I’m running Dask on Kubernetes deploying a cluster with 4 workers with 48G RAM availabity each.
I’m working with the nyc_taxi dataset (TLC Trip Record Data - TLC) and I’d like to apply a simple map function that increments ‘tip_amount’ by 1.
Whenever I run the application and take a look at the dask dashboard, I notice that the job is sort of done, yet it never completes.
Here is how it looks:

Below you’ll see the source code

import time
from time import sleep
import dask.dataframe as dd
from dask_sql import Context
from dask_kubernetes.operator import KubeCluster
from distributed import Client

if __name__ == '__main__':
    cluster = KubeCluster(name="test",
                          image='ghcr.io/dask/dask:latest',
                          n_workers=4,
                          env={"EXTRA_PIP_PACKAGES": "pyarrow fastparquet s3fs --upgrade"},
                          resources={"requests": {"memory": "48Gi"}, "limits": {"memory": "48Gi"}})

    client = Client(cluster)

    start = time.time()

    df = dd.read_parquet("~/taxi-parquet/",
                        engine="pyarrow",
                        ignore_metadata_file=False,
                        split_row_groups=True,
                        storage_options={
                            "key": <aws public key>,
                            "secret": <aws secret key>,
                            "token": <aws token>
                        })

    
    def inc(i):
        return i+1
    
    df = df.tip_amount.map(inc)
    df.compute()

    stop = time.time()

    print(round((stop - start),2))
    client.close()
    sleep(1)
    cluster.close()

The same code with pyspark didn’t give any problem, (even using less resources), instead with Dask this job gets stuck and eventually Killed (probably after exceeding the timeout limit), does anyone have any idea how this can be fixed?

Thanks in advance,
Leonardo

I assume your real code has "s3://taxi-parquet/" instead of ~/`?

The dashboard is saying that the computation is finished. However, you’re stuck trying to retrieve the output.
How large is the output you’re trying to retrieve? kilobytes? gigabytes? Do you have enough bandwidth to transfer it back to your desktop/laptop? The default for compute() is to transfer everything through the scheduler; if you’re fetching gigabytes it will kill off the scheduler.

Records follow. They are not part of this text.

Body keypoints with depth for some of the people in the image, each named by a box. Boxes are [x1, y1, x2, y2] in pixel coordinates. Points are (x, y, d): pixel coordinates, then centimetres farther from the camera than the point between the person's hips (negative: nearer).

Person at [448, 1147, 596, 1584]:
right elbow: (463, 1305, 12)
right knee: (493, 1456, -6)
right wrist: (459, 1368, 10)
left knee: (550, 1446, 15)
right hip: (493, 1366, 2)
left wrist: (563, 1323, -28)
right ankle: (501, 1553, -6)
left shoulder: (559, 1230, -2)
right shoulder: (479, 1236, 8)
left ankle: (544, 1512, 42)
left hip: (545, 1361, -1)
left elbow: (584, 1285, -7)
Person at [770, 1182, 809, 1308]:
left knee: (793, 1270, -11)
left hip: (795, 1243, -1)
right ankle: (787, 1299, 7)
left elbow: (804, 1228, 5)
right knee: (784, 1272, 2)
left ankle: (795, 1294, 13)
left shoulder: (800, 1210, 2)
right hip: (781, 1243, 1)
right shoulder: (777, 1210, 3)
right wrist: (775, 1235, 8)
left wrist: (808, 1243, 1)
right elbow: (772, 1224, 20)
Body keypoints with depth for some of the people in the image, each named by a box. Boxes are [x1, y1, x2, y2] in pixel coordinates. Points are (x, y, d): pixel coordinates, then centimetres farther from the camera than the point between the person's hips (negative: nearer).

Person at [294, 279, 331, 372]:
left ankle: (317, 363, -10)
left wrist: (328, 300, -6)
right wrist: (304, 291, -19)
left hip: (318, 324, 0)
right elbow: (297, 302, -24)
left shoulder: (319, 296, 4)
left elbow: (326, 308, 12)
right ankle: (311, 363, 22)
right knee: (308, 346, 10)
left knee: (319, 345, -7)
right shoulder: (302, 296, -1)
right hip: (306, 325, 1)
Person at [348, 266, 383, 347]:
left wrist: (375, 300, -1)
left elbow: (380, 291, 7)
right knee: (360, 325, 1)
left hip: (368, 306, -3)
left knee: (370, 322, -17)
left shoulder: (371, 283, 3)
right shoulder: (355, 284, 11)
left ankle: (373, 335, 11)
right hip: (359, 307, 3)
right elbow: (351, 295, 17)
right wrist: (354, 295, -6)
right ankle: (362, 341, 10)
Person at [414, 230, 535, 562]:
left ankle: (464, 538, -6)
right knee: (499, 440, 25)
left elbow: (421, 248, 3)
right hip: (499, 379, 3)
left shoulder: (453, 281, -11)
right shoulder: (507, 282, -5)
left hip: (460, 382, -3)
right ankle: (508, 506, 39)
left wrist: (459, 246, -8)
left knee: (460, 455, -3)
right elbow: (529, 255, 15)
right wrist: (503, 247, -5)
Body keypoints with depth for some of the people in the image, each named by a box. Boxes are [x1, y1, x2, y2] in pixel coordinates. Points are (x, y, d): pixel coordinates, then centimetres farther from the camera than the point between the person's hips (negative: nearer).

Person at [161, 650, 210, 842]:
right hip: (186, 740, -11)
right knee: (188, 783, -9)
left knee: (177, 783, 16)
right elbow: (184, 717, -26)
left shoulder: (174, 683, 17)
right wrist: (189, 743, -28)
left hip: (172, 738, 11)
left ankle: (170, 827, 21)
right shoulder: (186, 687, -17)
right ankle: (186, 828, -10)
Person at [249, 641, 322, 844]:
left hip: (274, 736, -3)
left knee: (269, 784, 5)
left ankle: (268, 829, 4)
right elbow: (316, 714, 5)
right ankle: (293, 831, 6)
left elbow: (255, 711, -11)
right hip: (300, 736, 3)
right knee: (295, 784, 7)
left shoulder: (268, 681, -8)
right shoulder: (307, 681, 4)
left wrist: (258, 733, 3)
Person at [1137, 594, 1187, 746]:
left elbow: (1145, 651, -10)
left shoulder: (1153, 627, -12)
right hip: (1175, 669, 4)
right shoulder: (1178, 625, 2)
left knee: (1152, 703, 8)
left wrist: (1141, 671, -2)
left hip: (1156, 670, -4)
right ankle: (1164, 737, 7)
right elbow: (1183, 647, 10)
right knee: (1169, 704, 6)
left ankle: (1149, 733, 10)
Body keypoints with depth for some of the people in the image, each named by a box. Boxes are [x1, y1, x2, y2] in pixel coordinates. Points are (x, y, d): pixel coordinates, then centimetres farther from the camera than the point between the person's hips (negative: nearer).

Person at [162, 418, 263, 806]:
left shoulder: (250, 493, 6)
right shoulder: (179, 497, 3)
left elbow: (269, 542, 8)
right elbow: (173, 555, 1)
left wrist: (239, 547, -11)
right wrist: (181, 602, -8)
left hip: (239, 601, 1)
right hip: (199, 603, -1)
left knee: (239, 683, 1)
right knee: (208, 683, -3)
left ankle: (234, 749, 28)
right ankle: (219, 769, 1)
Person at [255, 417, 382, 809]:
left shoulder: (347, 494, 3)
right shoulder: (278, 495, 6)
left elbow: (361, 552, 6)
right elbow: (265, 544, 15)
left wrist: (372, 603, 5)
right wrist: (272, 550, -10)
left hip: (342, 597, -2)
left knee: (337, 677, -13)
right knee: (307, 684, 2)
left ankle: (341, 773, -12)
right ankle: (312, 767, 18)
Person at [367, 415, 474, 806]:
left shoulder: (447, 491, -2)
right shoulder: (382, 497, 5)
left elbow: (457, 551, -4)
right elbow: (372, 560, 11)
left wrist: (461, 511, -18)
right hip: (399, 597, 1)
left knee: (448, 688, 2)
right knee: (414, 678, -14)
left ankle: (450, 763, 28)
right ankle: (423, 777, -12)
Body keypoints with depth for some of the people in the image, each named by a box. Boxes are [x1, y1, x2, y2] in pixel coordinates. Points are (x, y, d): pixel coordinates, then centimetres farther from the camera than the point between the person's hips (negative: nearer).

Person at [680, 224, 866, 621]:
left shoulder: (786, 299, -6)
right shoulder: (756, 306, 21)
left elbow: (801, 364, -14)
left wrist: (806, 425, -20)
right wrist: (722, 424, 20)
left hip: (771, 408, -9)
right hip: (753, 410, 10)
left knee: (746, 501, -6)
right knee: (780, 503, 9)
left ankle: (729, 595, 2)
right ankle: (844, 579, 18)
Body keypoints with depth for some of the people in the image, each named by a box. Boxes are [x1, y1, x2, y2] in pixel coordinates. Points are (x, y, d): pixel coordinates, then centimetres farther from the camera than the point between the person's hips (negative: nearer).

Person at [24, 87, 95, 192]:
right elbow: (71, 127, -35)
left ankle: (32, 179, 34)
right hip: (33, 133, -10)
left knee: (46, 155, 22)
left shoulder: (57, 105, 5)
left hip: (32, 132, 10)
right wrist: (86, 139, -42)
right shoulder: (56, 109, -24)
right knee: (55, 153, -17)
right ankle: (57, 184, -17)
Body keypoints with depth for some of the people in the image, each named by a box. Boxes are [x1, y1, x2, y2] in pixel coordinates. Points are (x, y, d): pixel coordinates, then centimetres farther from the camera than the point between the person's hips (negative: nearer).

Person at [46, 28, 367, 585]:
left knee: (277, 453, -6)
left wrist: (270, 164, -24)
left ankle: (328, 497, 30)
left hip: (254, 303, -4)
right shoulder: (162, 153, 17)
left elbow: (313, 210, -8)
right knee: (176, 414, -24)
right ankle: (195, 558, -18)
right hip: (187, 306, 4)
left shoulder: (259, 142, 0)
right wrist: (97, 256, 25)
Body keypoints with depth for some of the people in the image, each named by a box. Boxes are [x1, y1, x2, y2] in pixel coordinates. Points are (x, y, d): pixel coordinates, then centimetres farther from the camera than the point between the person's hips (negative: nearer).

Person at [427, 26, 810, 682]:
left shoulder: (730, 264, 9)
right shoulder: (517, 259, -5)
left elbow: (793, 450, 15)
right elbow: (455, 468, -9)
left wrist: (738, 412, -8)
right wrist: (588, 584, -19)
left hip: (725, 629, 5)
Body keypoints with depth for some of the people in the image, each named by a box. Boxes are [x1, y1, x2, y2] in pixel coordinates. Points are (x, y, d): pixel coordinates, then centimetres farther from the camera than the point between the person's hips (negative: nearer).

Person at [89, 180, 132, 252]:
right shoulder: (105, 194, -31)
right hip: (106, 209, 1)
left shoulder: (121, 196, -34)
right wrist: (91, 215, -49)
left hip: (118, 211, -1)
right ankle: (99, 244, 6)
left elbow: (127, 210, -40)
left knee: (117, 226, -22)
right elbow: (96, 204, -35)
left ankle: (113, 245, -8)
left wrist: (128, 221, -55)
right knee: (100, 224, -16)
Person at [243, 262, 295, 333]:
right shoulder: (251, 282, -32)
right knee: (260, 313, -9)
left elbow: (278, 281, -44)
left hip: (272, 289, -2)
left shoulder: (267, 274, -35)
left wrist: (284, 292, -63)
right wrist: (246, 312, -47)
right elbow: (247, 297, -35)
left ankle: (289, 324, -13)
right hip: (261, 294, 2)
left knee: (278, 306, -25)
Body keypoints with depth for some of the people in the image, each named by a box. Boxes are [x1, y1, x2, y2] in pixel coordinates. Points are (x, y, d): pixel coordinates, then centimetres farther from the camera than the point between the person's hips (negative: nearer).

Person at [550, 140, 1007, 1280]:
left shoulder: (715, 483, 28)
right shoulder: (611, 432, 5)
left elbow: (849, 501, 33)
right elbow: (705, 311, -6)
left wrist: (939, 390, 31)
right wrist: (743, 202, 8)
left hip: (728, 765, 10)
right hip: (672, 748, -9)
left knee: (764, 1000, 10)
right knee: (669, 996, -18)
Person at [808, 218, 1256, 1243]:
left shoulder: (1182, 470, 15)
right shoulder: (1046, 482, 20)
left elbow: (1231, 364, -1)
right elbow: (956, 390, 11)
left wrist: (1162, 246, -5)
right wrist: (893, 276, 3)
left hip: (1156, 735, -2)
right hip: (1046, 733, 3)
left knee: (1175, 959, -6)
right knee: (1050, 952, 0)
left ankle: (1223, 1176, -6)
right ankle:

Save the output to s3 with df.to_parquet instead of fetching it on your laptop.
Alternatively, make sure that you can connect directly from client to workers and then start the client with Client(direct_to_workers=True). This will bypass the scheduler.

1 Like

Thank you very much!

Yes in the real code the path is that one.

I figured the problem was the compute() function, I managed to fix it with persist(). Though thanks for the Client(direct_to_workers=True) hint.